Read the listing below and copy out each line where the word "Rendered" occurs.

### [Extracted entries]
____________________

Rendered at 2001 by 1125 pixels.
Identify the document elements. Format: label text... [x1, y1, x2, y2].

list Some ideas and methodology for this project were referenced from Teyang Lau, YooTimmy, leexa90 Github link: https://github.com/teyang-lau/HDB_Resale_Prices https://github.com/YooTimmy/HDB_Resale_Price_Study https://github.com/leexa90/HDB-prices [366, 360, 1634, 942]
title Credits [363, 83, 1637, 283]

____________________

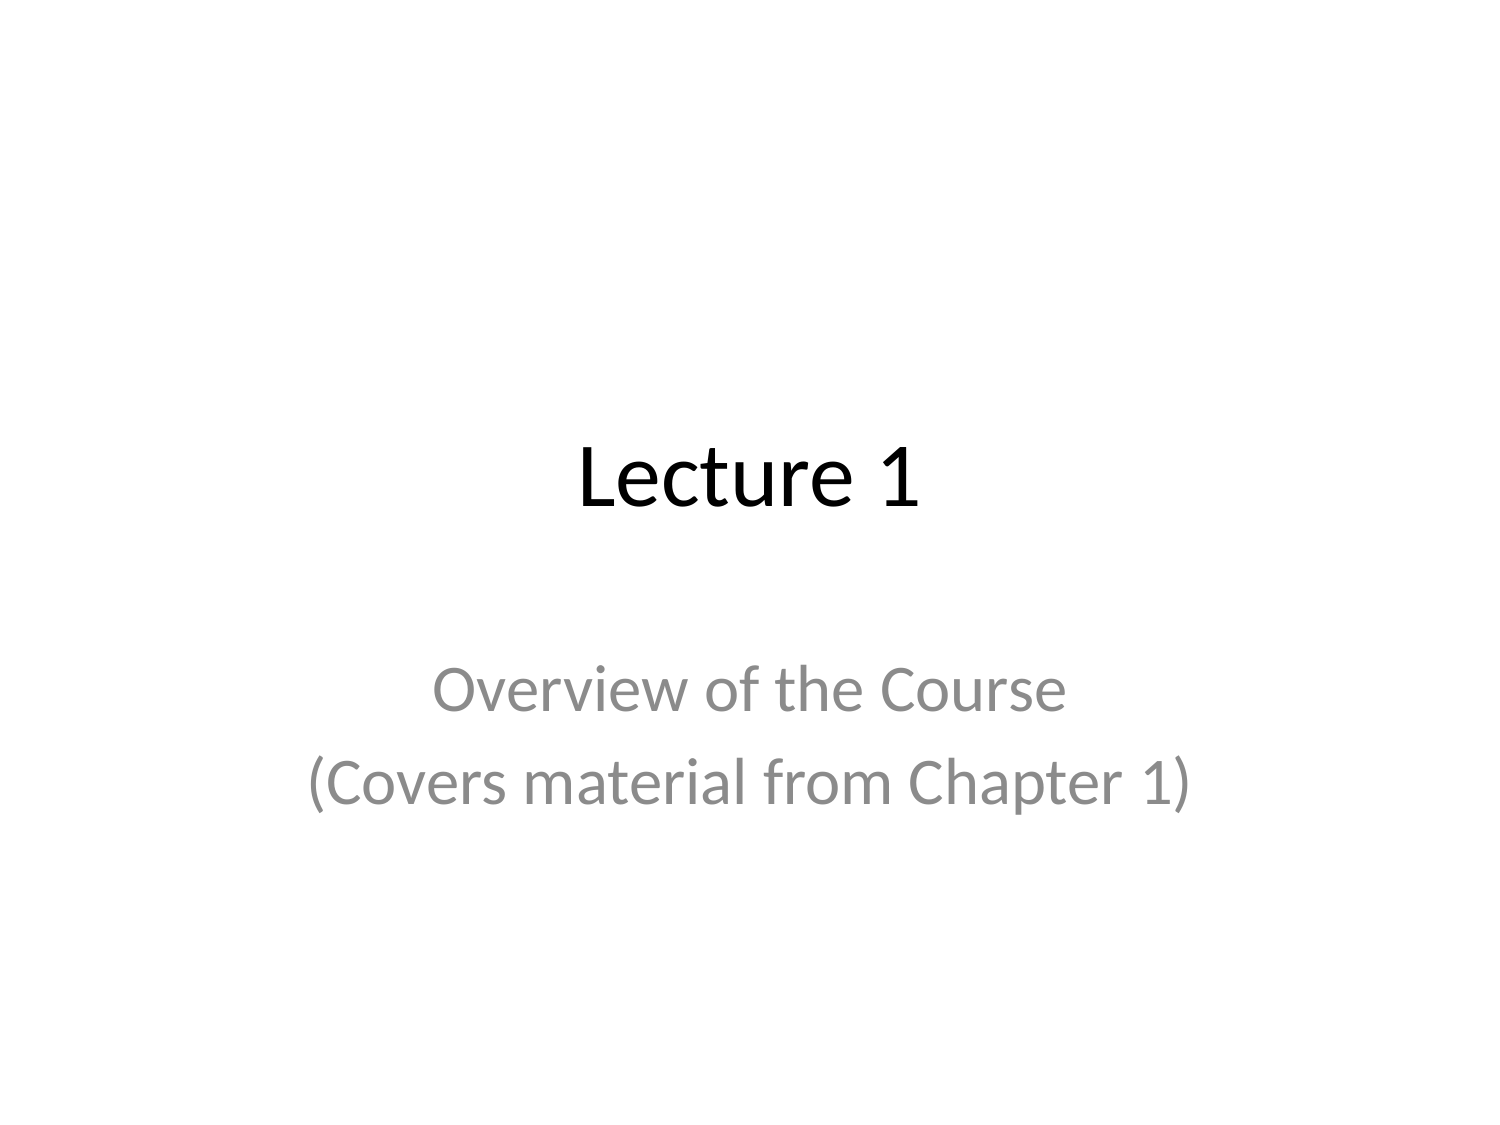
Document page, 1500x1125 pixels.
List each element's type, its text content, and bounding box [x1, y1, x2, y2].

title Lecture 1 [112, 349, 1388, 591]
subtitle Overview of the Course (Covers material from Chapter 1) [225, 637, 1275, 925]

____________________

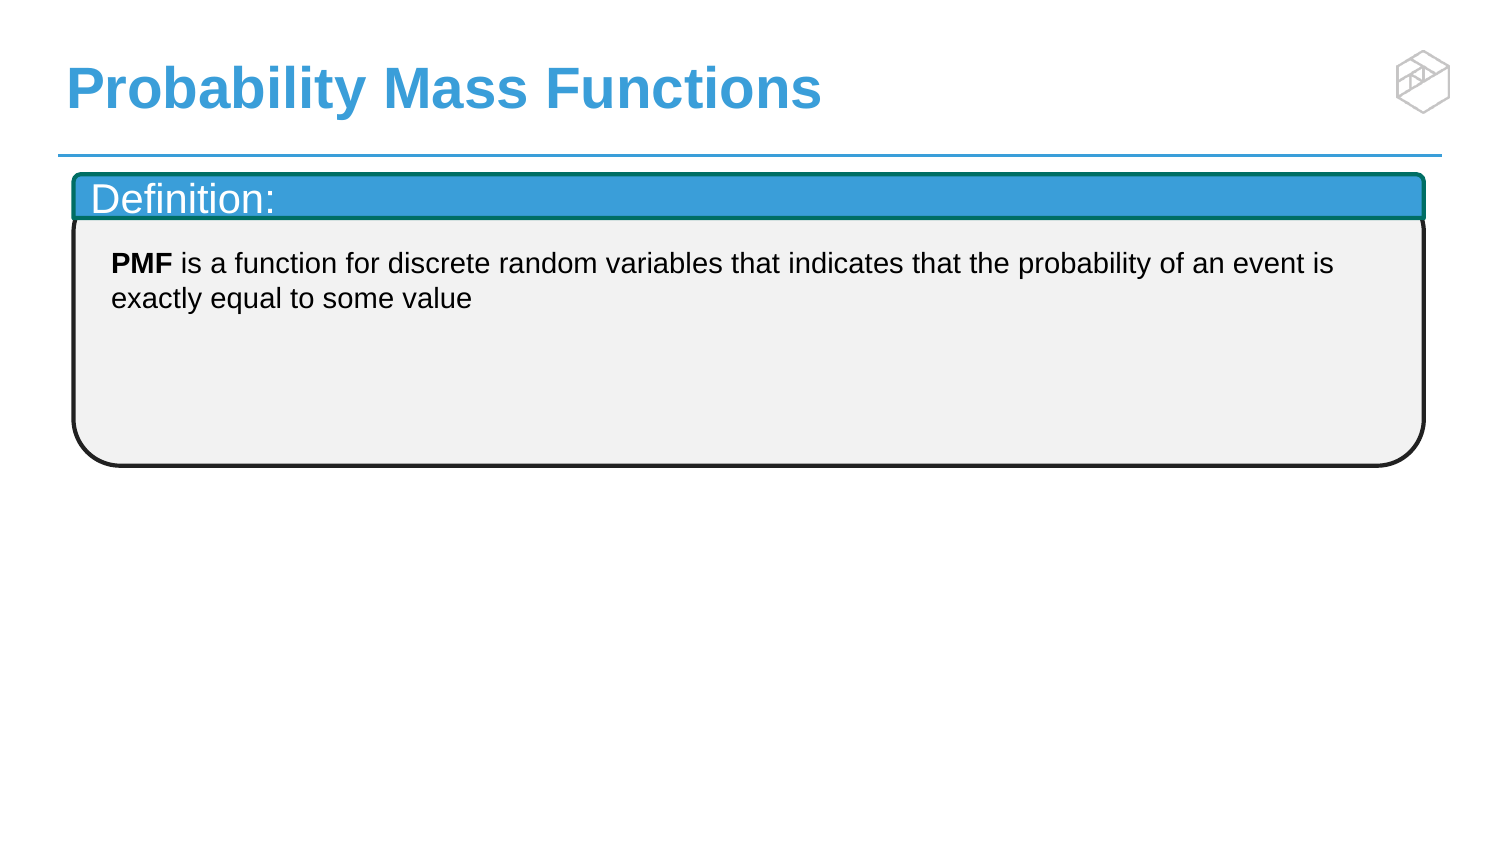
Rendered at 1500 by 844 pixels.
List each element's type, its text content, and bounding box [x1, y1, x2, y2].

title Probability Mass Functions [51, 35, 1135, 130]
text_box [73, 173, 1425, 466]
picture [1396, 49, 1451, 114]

____________________

### [Response below]
Rendered at 2001 by 1125 pixels.
Rendered at 1500 by 844 pixels.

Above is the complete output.